Researchers in the UK and Canada have successfully created induced pluripotent stem (iPS) cells suitable for potential future use in humans.
iPS cells are adult cells (in this case skin cells) that have been reprogrammed into a pluripotent embryonic-like state, able to divide into any cell in the human body. Opponents of embryonic stem (ES) cell research claim iPS cells present the best alternative as they appear to hold the same therapeutic potential without destroying embryos in the process. Further, as iPS cells would be created from skin cells taken from the recipient, the risk of rejection would be eliminated.
The cells were first created in 2007 by two independent teams of scientists in Japan and in the US using viruses to carry extra genes which would modify the skin cells. However, due to the risk of the viruses triggering cancer cells, this method made the resulting iPS cells unsafe for human use, limiting their therapeutic value. Now, however, the two teams from the University of Toronto and the Medical Research Council Centre for Regenerative Medicine at the University of Edinburgh, have overcome this problem using a technique called electroporation, allowing them to insert the genes through pores rather than using viruses. The genes were later removed making the cells entirely free of foreign DNA.

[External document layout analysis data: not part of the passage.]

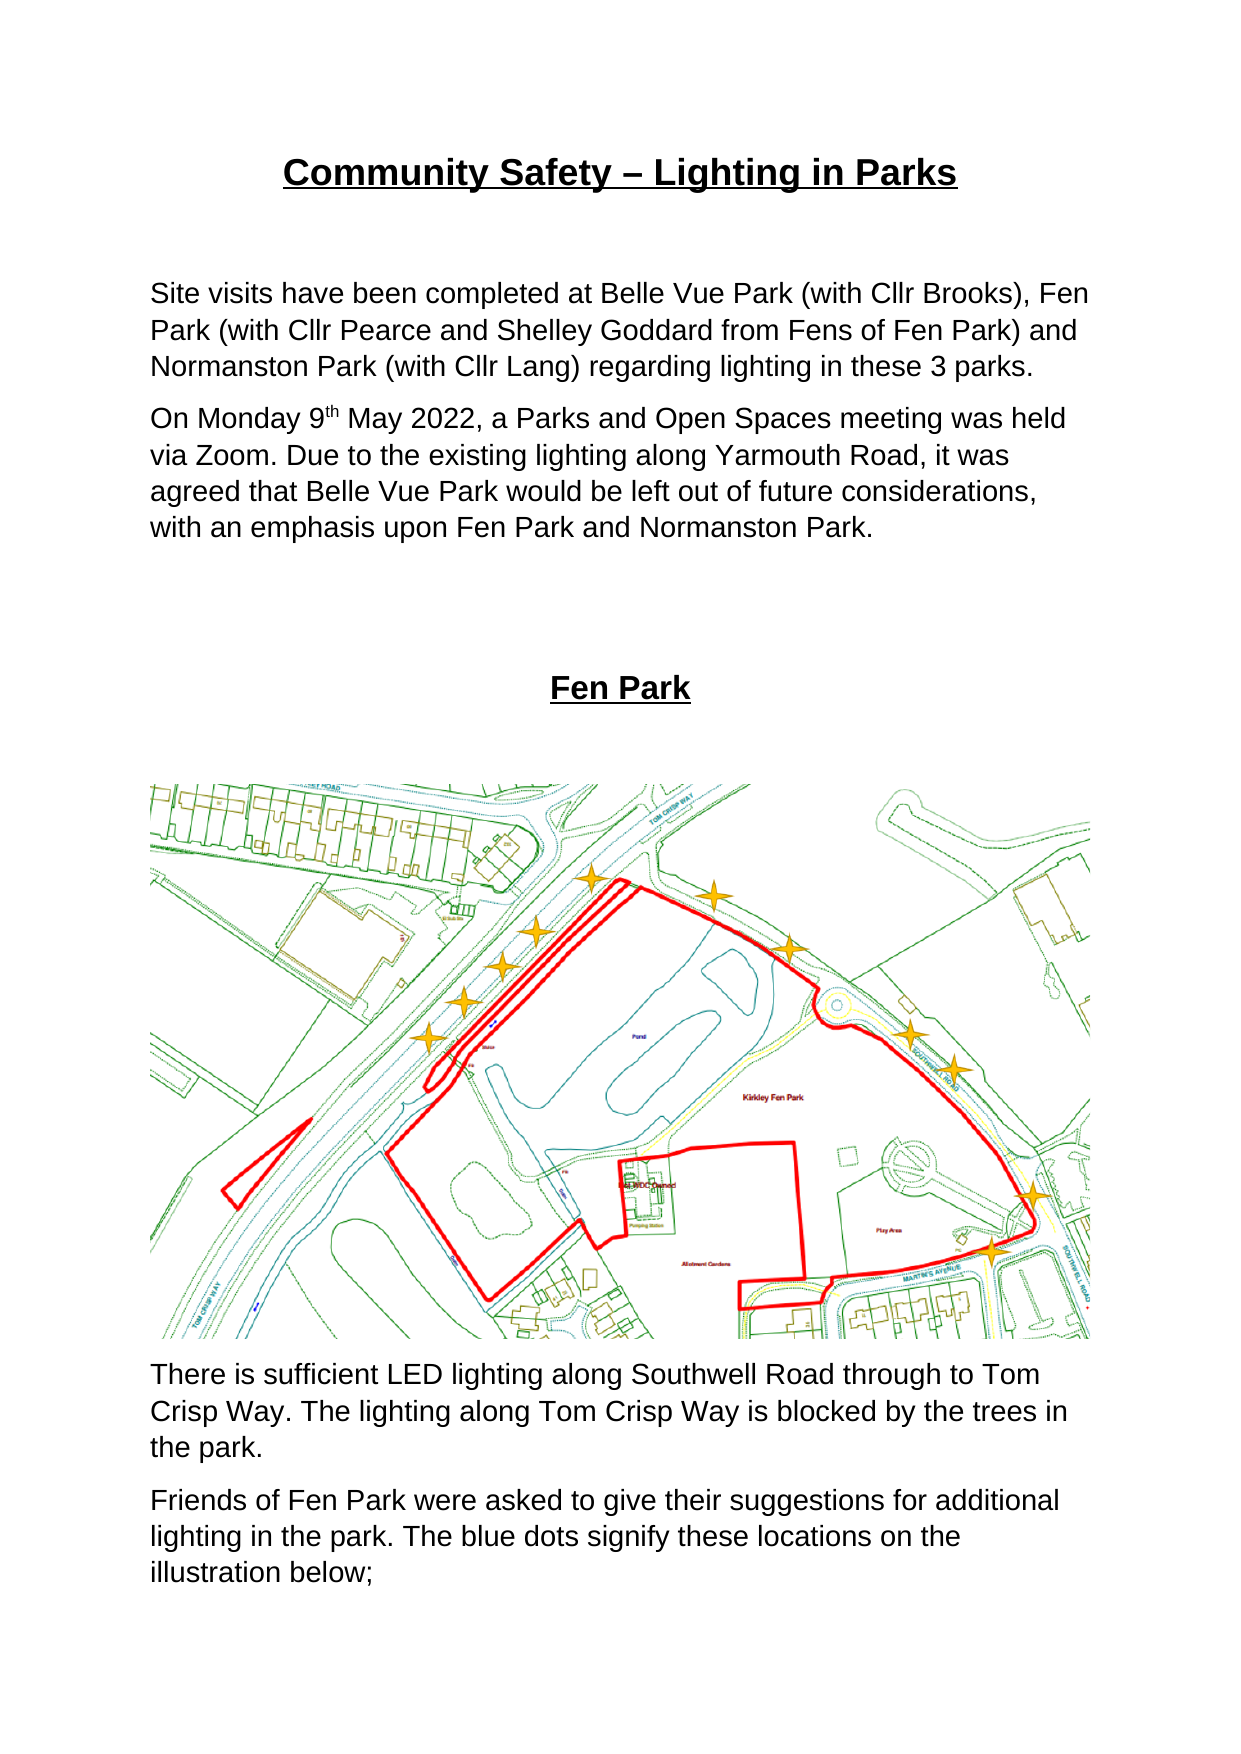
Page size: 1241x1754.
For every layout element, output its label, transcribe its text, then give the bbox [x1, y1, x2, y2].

text On Monday 9th May 2022, a Parks and Open Spaces meeting was held via Zoom. Due to the existing lighting along Yarmouth Road, it was agreed that Belle Vue Park would be left out of future considerations, with an emphasis upon Fen Park and Normanston Park. [150, 402, 1090, 543]
text Community Safety – Lighting in Parks [150, 150, 1090, 193]
picture [150, 784, 1091, 1339]
text There is sufficient LED lighting along Southwell Road through to Tom Crisp Way. The lighting along Tom Crisp Way is blocked by the trees in the park. [150, 1357, 1090, 1463]
text Site visits have been completed at Belle Vue Park (with Cllr Brooks), Fen Park (with Cllr Pearce and Shelley Goddard from Fens of Fen Park) and Normanston Park (with Cllr Lang) regarding lighting in these 3 parks. [150, 276, 1090, 382]
text Friends of Fen Park were asked to give their suggestions for additional lighting in the park. The blue dots signify these locations on the illustration below; [150, 1482, 1090, 1588]
text Fen Park [150, 668, 1090, 707]
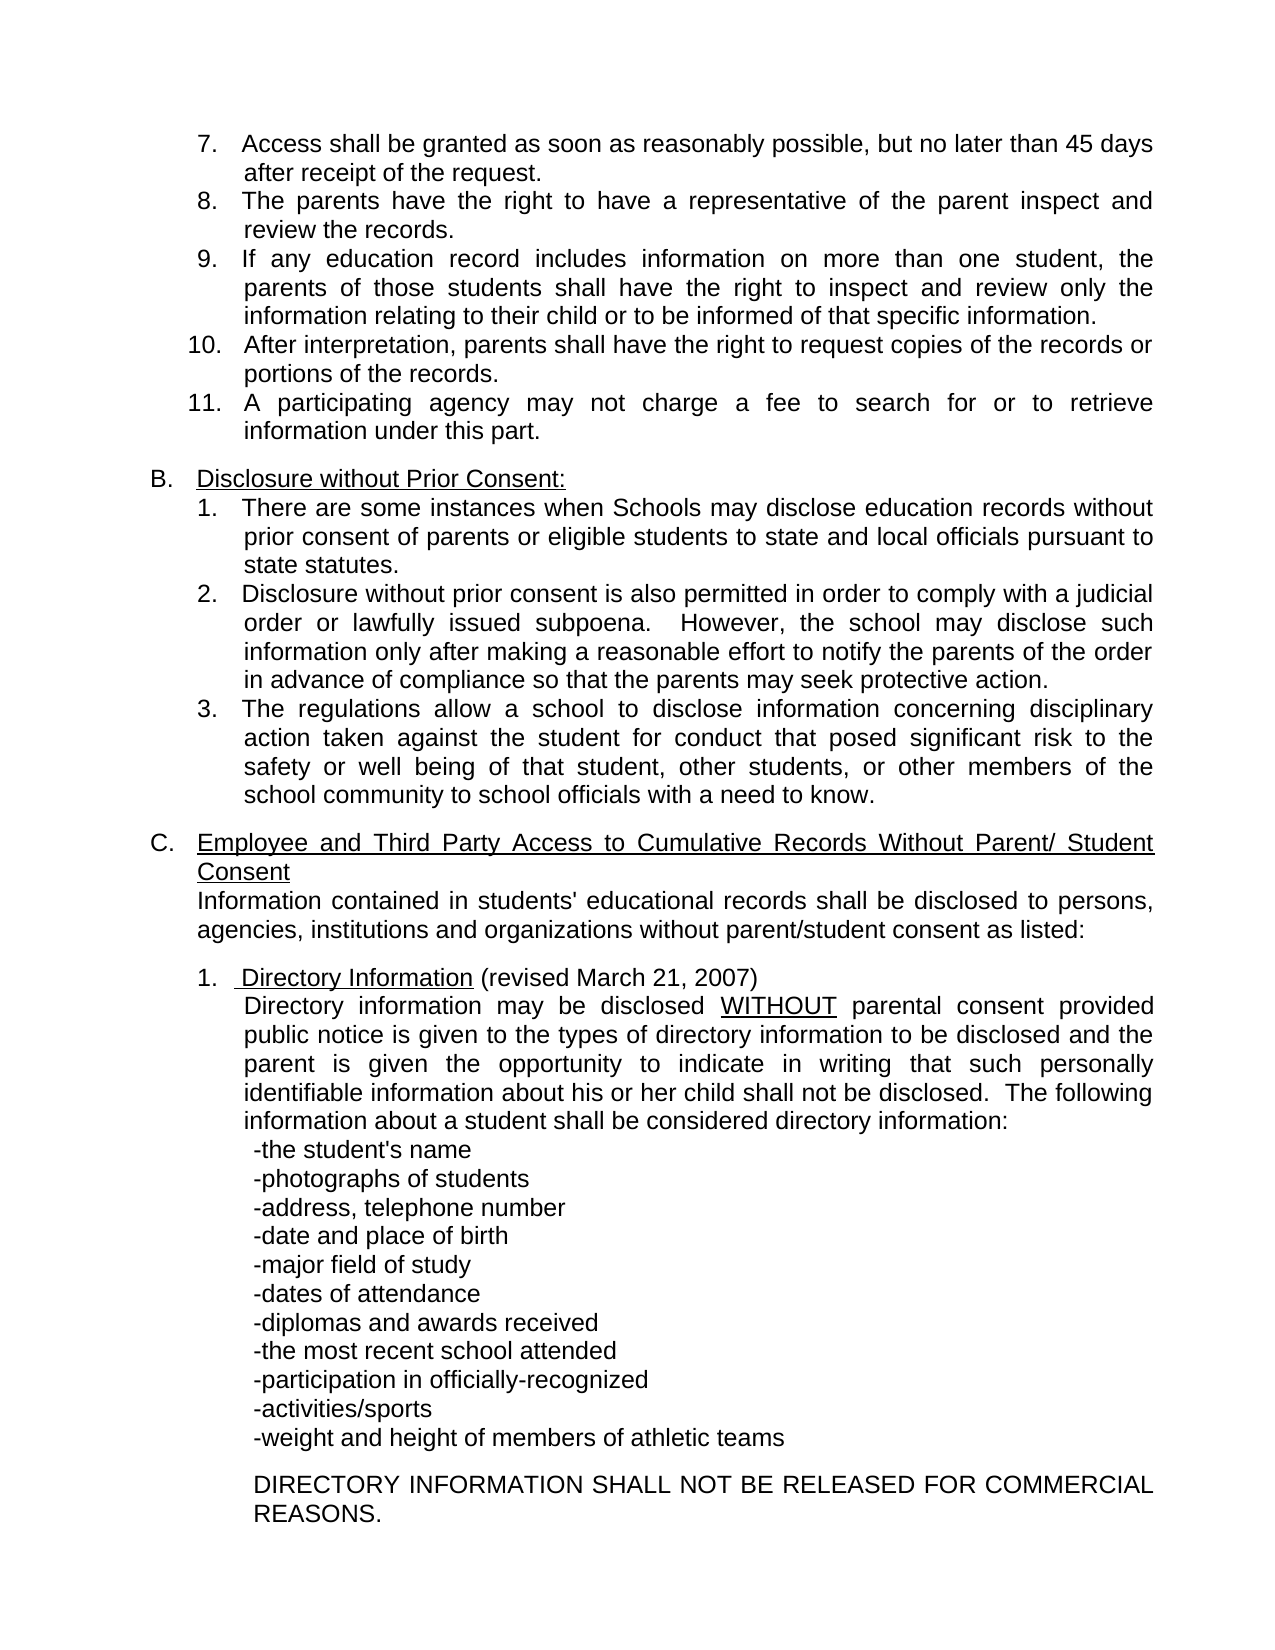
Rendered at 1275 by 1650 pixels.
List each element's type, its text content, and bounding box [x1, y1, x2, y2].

text -major field of study [253, 1250, 1155, 1279]
list Employee and Third Party Access to Cumulative Records Without Parent/ Student Consent [150, 828, 1155, 886]
text -photographs of students [253, 1164, 1155, 1192]
list A participating agency may not charge a fee to search for or to retrieve information under this part. [187, 387, 1155, 445]
list After interpretation, parents shall have the right to request copies of the records or portions of the records. [187, 330, 1155, 387]
text -dates of attendance [253, 1279, 1155, 1307]
list Disclosure without Prior Consent: [150, 464, 1155, 493]
text -participation in officially-recognized [253, 1365, 1155, 1394]
list The parents have the right to have a representative of the parent inspect and review the records. [197, 186, 1155, 244]
text -activities/sports [253, 1394, 1155, 1422]
text -address, telephone number [253, 1192, 1155, 1221]
text DIRECTORY INFORMATION SHALL NOT BE RELEASED FOR COMMERCIAL REASONS. [150, 1470, 1155, 1528]
text -diplomas and awards received [253, 1307, 1155, 1336]
text -the student's name [253, 1135, 1155, 1164]
text -date and place of birth [253, 1221, 1155, 1250]
list The regulations allow a school to disclose information concerning disciplinary action taken against the student for conduct that posed significant risk to the safety or well being of that student, other students, or other members of the school community to school officials with a need to know. [197, 694, 1155, 809]
text -weight and height of members of athletic teams [253, 1422, 1155, 1451]
text -the most recent school attended [253, 1336, 1155, 1365]
list Access shall be granted as soon as reasonably possible, but no later than 45 days after receipt of the request. [197, 129, 1155, 186]
text Directory information may be disclosed WITHOUT parental consent provided public notice is given to the types of directory information to be disclosed and the parent is given the opportunity to indicate in writing that such personally identifiable information about his or her child shall not be disclosed. The following information about a student shall be considered directory information: [244, 991, 1155, 1135]
list There are some instances when Schools may disclose education records without prior consent of parents or eligible students to state and local officials pursuant to state statutes. [197, 493, 1155, 579]
list Directory Information (revised March 21, 2007) [197, 962, 1155, 991]
text Information contained in students' educational records shall be disclosed to persons, agencies, institutions and organizations without parent/student consent as listed: [150, 886, 1155, 943]
list Disclosure without prior consent is also permitted in order to comply with a judicial order or lawfully issued subpoena. However, the school may disclose such information only after making a reasonable effort to notify the parents of the order in advance of compliance so that the parents may seek protective action. [197, 579, 1155, 694]
list If any education record includes information on more than one student, the parents of those students shall have the right to inspect and review only the information relating to their child or to be informed of that specific information. [197, 244, 1155, 330]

'I was very excited when I found stem cell-like cells in my culture dishes. Nobody, including me, thought it was really possible,' said Dr Keisuke Kaji, who led the study at the University of Edinburgh, adding: 'It is a step towards the practical use of reprogrammed cells in medicine...' However, he added that the efficiency of the process would need to be improved. From Toronto, Professor Andras Nagy who co-authored the paper said: 'We hope that these stem cells will form the basis for treatment for many diseases and conditions that are currently considered incurable. We have found a highly efficient and safe way to create new cells for the human body which avoids the challenge of immune rejection.'
Commentators both for and against ES cell research welcomed the news. Professor Sir Ian Wilmut, who led the team that cloned Dolly the Sheep, said the findings were a 'significant step in the right direction,' and Josephine Quintavalle of Comment on Reproductive Ethics (Core), said it is 'ethical stem cell research at its best.'
Meanwhile in the US, a group of scientists at the University of California Los Angeles became the first to engineer iPS cells into functioning motor neurons. Writing in the journal Stem Cells, the team, led by William Lowry, said that the 'findings support the possibility that reprogrammed somatic cells might prove to be a viable alternative to embryo-derived cells in regenerative medicine.' The next step will be to try to generate a response when attaching the neurons to muscle cells.
In related developments, US Senators Tom Harkin and Arlen Specter have introduced a bi-partisan bill in support of federal funding for ES cell research into the US Senate. The bill is identical to that vetoed by President Bush in 2007.